Passage cité.
____

Marché à forfait : comment gérer les travaux supplémentaires ?
Rappels utiles sur le marché à forfait
Une distinction à connaître. Un marché à forfait est un contrat par lequel un entrepreneur s'engage à réaliser des travaux pour la construction d’un bâtiment pour un prix fixe. Un marché à forfait implique que l'entrepreneur ne pourra pas modifier les conditions tarifaires sans obtenir l'accord de son client (le maître de l’ouvrage). Cela suppose donc que, tant l’entrepreneur que son client, accepte un aléa : pour l’un, ce sera de supporter un coût réel supérieur à ce qu’il avait estimé ; pour l’autre, ce sera de payé un prix supérieur au coût réel des travaux. Mais il faut distinguer le forfait légal du forfait imparfait…
Le forfait légal. Le forfait légal répond aux 5 critères suivants :
- un contrat signé avec le maître de l’ouvrage ;
- un maître de l’ouvrage effectivement propriétaire du terrain sur lequel est édifié le bâtiment ;
- la construction d’un bâtiment ;
- une description précise, d’après un plan arrêté et convenu expressément avec le maître de l’ouvrage, des travaux nécessaires à la réalisation de l’ouvrage. Dès lors, les travaux complémentaires sont exclus du forfait et doivent faire l’objet d’un règlement spécifique ;
- le prix correspondant à ces travaux doit être fixé globalement, de façon ferme et définitive.
Le forfait imparfait. Par nature contractuel, le forfait imparfait est un marché forfaitaire aux termes duquel les parties ont ajouté des clauses qui en modifient le caractère et les effets. Concrètement, le client (maître de l’ouvrage) a la possibilité de modifier les plans et les devis, d’augmenter ou de réduire le volume des travaux ou l’importance des natures d’ouvrage. En contrepartie, l’entrepreneur a le droit de demander un supplément de prix pour les travaux complémentaires réalisés.

____

Documents fournis.

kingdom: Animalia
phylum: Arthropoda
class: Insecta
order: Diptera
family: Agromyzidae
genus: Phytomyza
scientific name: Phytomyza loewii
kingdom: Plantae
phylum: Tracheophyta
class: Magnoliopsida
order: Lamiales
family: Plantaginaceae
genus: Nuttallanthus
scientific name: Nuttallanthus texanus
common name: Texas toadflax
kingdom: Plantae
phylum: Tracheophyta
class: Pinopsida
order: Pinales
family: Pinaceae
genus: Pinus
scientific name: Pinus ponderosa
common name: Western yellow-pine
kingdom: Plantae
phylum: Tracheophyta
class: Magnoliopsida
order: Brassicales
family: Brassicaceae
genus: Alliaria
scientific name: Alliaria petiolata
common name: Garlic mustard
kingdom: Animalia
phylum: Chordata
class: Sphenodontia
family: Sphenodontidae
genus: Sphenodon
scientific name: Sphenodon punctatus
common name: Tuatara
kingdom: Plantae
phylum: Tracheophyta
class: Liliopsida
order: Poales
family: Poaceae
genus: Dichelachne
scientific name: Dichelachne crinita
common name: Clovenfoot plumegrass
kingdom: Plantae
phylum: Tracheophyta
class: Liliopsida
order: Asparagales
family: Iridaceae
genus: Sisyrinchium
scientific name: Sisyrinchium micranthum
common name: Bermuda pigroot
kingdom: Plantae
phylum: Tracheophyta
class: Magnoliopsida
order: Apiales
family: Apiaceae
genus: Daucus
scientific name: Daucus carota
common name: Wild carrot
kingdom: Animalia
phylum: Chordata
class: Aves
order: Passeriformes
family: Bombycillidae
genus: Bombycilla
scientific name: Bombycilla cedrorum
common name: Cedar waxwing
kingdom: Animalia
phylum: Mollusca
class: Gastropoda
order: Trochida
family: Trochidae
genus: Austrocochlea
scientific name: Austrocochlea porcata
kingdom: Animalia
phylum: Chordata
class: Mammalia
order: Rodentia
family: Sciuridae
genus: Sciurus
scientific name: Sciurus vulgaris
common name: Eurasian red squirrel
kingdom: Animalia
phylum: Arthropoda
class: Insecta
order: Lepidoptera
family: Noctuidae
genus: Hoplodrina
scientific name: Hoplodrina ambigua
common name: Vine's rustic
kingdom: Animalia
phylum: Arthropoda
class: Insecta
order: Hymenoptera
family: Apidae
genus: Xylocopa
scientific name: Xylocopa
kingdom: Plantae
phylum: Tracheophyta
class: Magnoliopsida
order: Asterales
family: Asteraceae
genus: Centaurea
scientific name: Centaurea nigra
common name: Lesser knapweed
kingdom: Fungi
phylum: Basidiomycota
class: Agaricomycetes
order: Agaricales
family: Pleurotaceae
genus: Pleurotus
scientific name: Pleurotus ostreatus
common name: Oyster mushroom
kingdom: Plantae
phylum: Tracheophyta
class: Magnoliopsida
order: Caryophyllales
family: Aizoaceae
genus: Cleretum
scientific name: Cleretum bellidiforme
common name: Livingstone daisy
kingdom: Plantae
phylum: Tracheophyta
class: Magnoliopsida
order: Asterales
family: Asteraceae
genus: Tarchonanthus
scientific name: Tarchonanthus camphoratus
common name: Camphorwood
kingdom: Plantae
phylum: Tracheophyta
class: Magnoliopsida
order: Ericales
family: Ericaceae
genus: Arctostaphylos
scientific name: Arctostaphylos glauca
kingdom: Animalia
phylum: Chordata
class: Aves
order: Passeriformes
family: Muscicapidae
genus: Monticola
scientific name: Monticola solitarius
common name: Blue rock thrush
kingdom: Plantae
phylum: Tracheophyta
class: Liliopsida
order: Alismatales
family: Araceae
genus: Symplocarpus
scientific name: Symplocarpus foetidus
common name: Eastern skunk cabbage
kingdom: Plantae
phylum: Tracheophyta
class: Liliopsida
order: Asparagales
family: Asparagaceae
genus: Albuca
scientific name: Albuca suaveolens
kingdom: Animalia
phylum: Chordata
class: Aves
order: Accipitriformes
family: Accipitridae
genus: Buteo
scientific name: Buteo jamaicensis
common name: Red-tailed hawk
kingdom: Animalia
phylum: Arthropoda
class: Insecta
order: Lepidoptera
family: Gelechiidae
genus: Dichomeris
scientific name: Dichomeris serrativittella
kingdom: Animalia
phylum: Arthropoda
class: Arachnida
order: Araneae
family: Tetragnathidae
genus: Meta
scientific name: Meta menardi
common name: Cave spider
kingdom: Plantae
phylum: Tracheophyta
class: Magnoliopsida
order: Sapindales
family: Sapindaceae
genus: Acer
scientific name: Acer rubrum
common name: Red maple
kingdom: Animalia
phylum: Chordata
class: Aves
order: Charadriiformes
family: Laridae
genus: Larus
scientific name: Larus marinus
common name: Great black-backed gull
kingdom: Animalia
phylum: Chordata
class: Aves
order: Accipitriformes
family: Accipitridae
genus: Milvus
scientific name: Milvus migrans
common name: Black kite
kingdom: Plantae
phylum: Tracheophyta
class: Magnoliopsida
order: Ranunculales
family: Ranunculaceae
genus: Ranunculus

____

Exercices.
A – D'après le passage cité, combien de critères le forfait légal doit-il remplir ?
B – Expliquez, en vous appuyant sur le passage cité, pourquoi les travaux complémentaires sont exclus du forfait légal.
C – Énumérez l'ensemble des critères du forfait légal mentionnés dans le passage cité.

Réponses aux exercices.
A – Le forfait légal doit remplir cinq critères.

B – Le forfait légal suppose une description précise des travaux nécessaires à la réalisation de l'ouvrage, établie d'après un plan arrêté et convenu expressément avec le maître de l'ouvrage. Dès lors, les travaux complémentaires sont exclus du forfait et doivent faire l'objet d'un règlement spécifique.

C –
- Un contrat signé avec le maître de l'ouvrage.
- Un maître de l'ouvrage effectivement propriétaire du terrain sur lequel est édifié le bâtiment.
- La construction d'un bâtiment.
- Une description précise des travaux nécessaires à la réalisation de l'ouvrage, d'après un plan arrêté et convenu expressément avec le maître de l'ouvrage.
- Un prix correspondant à ces travaux fixé globalement, de façon ferme et définitive.